Synthesis and characterisation of morin-functionalised silica gel for the enrichment of some precious metal ions

Silica gel was firstly functionalised with aminopropyltrimethoxysilane obtaining the aminopropylsilica gel (APSG). The APSG was reacted subsequently with morin yielding morin-bonded silica gel (morin-APSG). The structure was investigated and confirmed by elemental and thermogravimetric analyses, IR and (13)C NMR spectral studies. Morin-APSG was found to be highly stable in common organic solvents, acidic medium (<2molL(-1) HCl, HNO(3)) or alkaline medium up to pH 8. The separation and preconcentration of Ag(I), Au(III), Pd(II), Pt(II) and Rh(III) from aqueous medium using morin-APSG was studied. The optimum pH values for the separation of Ag(I), Au(III), Pd(II), Pt(II) and Rh(III) on the sorbent are 5.7, 2.2, 3.7, 3.7 and 6.8, giving rise to separation efficiencies of 43.9, 85.9, 97.7, 60.9 and 91.0%, respectively, where the activity was found to be >90% in the presence of acetate ion. The ion sorption capacity of morin-APSG towards Cu(II) at pH 5.5 was found to be 0.249mmolg(-1) where the sorption capacities of Ag(I) and Pd(II) were 0.087 and 0.121mmolg(-1) and 0.222 and 0.241mmolg(-1) at pH 2.2 and 5.7, respectively. This indicates a 1:1 and 1:2 morin/metal ratios at pH 2.2 and 5.7, respectively.

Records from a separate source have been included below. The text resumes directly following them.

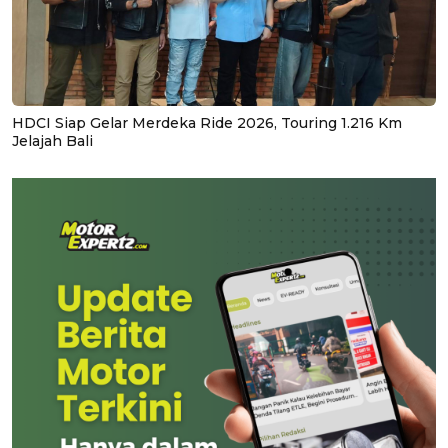
HDCI Siap Gelar Merdeka Ride 2026, Touring 1.216 Km
Jelajah Bali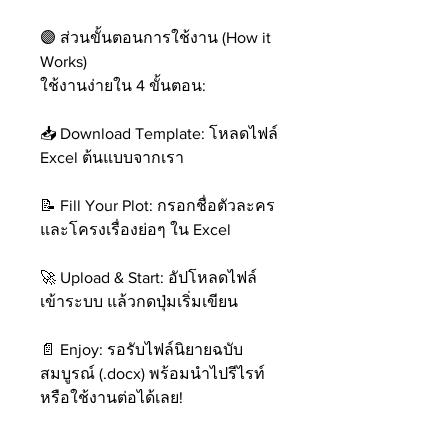
🟣 ส่วนขั้นตอนการใช้งาน (How it
Works)
ใช้งานง่ายใน 4 ขั้นตอน:
📥 Download Template: โหลดไฟล์
Excel ต้นแบบจากเรา
📝 Fill Your Plot: กรอกชื่อตัวละคร
และโครงเรื่องย่อๆ ใน Excel
🚀 Upload & Start: อัปโหลดไฟล์
เข้าระบบ แล้วกดปุ่มเริ่มเขียน
📄 Enjoy: รอรับไฟล์นิยายฉบับ
สมบูรณ์ (.docx) พร้อมนำไปรีไรท์
หรือใช้งานต่อได้เลย!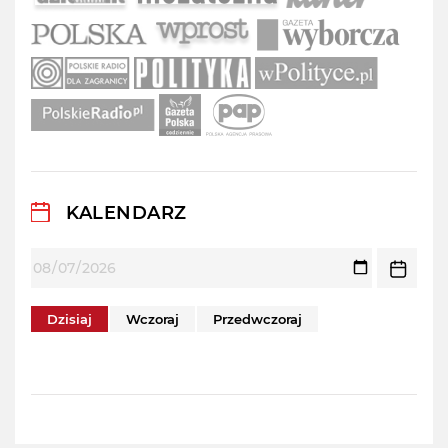
KALENDARZ
Dzisiaj
Wczoraj
Przedwczoraj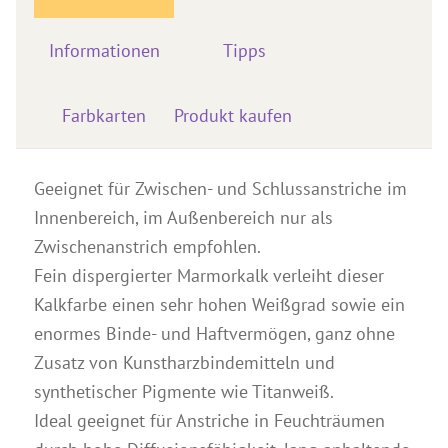
Seminare & Veranstaltungen
Informationen
Tipps
Anleitungen
Kontakt & Beratung
Farbkarten
Produkt kaufen
Preise & Vertrieb
Prospekte & Bücher
Geeignet für Zwischen- und Schlussanstriche im
Wir über uns
Innenbereich, im Außenbereich nur als
Referenzen
Zwischenanstrich empfohlen.
Fein dispergierter Marmorkalk verleiht dieser
Kalkfarbe einen sehr hohen Weißgrad sowie ein
enormes Binde- und Haftvermögen, ganz ohne
Zusatz von Kunstharzbindemitteln und
synthetischer Pigmente wie Titanweiß.
Ideal geeignet für Anstriche in Feuchträumen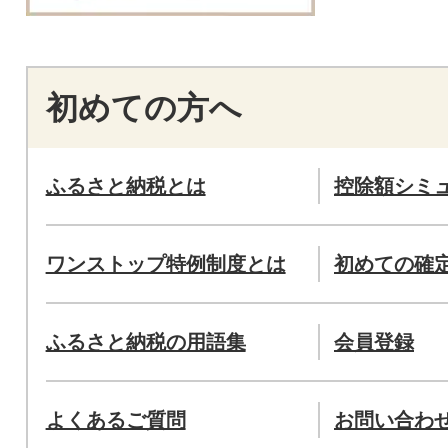
初めての方へ
ふるさと納税とは
控除額シミ
ワンストップ特例制度とは
初めての確
ふるさと納税の用語集
会員登録
よくあるご質問
お問い合わ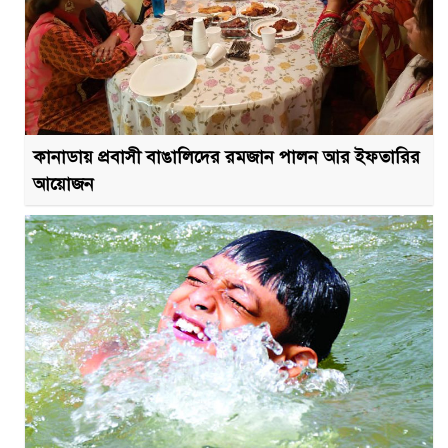
কানাডায় প্রবাসী বাঙালিদের রমজান পালন আর ইফতারির
আয়োজন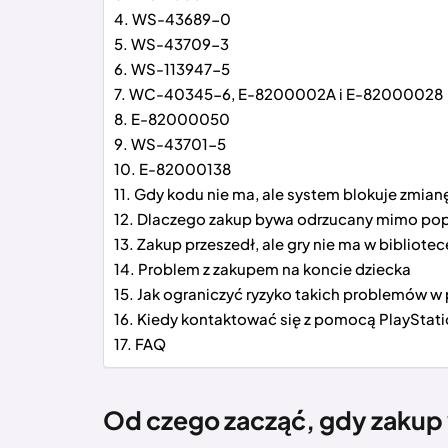
WS-43689-0
WS-43709-3
WS-113947-5
WC-40345-6, E-8200002A i E-82000028
E-82000050
WS-43701-5
E-82000138
Gdy kodu nie ma, ale system blokuje zmian
Dlaczego zakup bywa odrzucany mimo po
Zakup przeszedł, ale gry nie ma w bibliotec
Problem z zakupem na koncie dziecka
Jak ograniczyć ryzyko takich problemów w 
Kiedy kontaktować się z pomocą PlayStat
FAQ
Od czego zacząć, gdy zakup 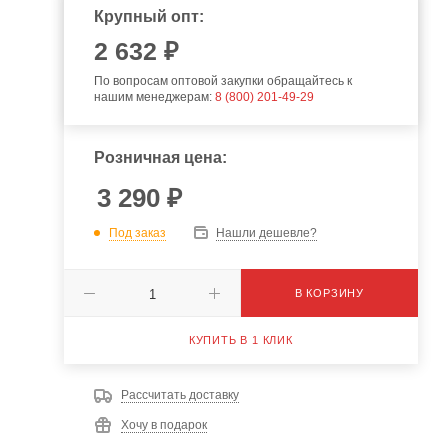
Крупный опт:
2 632 ₽
По вопросам оптовой закупки обращайтесь к
нашим менеджерам:
8 (800) 201-49-29
Розничная цена:
3 290
₽
Под заказ
Нашли дешевле?
В КОРЗИНУ
КУПИТЬ В 1 КЛИК
Рассчитать доставку
Хочу в подарок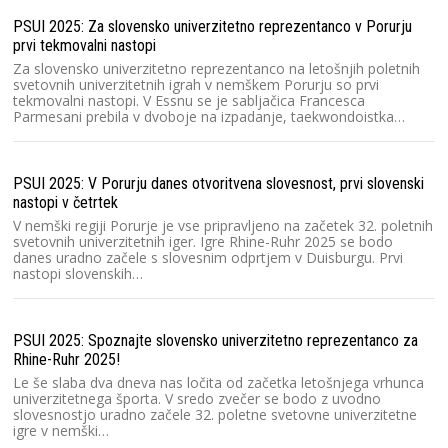
PSUI 2025: Za slovensko univerzitetno reprezentanco v Porurju
prvi tekmovalni nastopi
Za slovensko univerzitetno reprezentanco na letošnjih poletnih
svetovnih univerzitetnih igrah v nemškem Porurju so prvi
Za
tekmovalni nastopi. V Essnu se je sabljačica Francesca
Parmesani prebila v dvoboje na izpadanje, taekwondoistka…
PSUI 2025: V Porurju danes otvoritvena slovesnost, prvi slovenski
nastopi v četrtek
Pr
V nemški regiji Porurje je vse pripravljeno na začetek 32. poletnih
svetovnih univerzitetnih iger. Igre Rhine-Ruhr 2025 se bodo
danes uradno začele s slovesnim odprtjem v Duisburgu. Prvi
nastopi slovenskih…
PSUI 2025: Spoznajte slovensko univerzitetno reprezentanco za
To
Rhine-Ruhr 2025!
Le še slaba dva dneva nas ločita od začetka letošnjega vrhunca
univerzitetnega športa. V sredo zvečer se bodo z uvodno
slovesnostjo uradno začele 32. poletne svetovne univerzitetne
igre v nemški…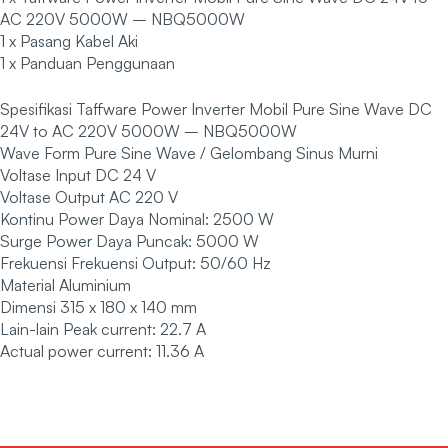
AC 220V 5000W – NBQ5000W
1 x Pasang Kabel Aki
1 x Panduan Penggunaan
Spesifikasi Taffware Power Inverter Mobil Pure Sine Wave DC
24V to AC 220V 5000W – NBQ5000W
Wave Form Pure Sine Wave / Gelombang Sinus Murni
Voltase Input DC 24 V
Voltase Output AC 220 V
Kontinu Power Daya Nominal: 2500 W
Surge Power Daya Puncak: 5000 W
Frekuensi Frekuensi Output: 50/60 Hz
Material Aluminium
Dimensi 315 x 180 x 140 mm
Lain-lain Peak current: 22.7 A
Actual power current: 11.36 A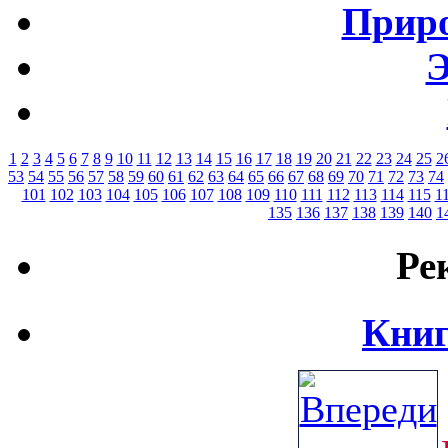
Приро
Э
1
2
3
4
5
6
7
8
9
10
11
12
13
14
15
16
17
18
19
20
21
22
23
24
25
2
53
54
55
56
57
58
59
60
61
62
63
64
65
66
67
68
69
70
71
72
73
74
101
102
103
104
105
106
107
108
109
110
111
112
113
114
115
1
135
136
137
138
139
140
1
Ре
Книг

Complete elution of the sorbed metal ions was carried out using 10mL (0.5molL(-1) HCl+0.01molL(-1) thiourea) in case of Au(III), Pd(II), Pt(II) and Rh(III) and 10mL 0.5molL(-1) HNO(3) in case of Ag(I). Morin-APSG was successfully employed in the separation and preconcentration of the investigated precious metal ions from some spiking water samples yielding 100-folds concentration factor. The relative standard deviation (R.S.D.) and the T-test (|t|(1)) were calculated.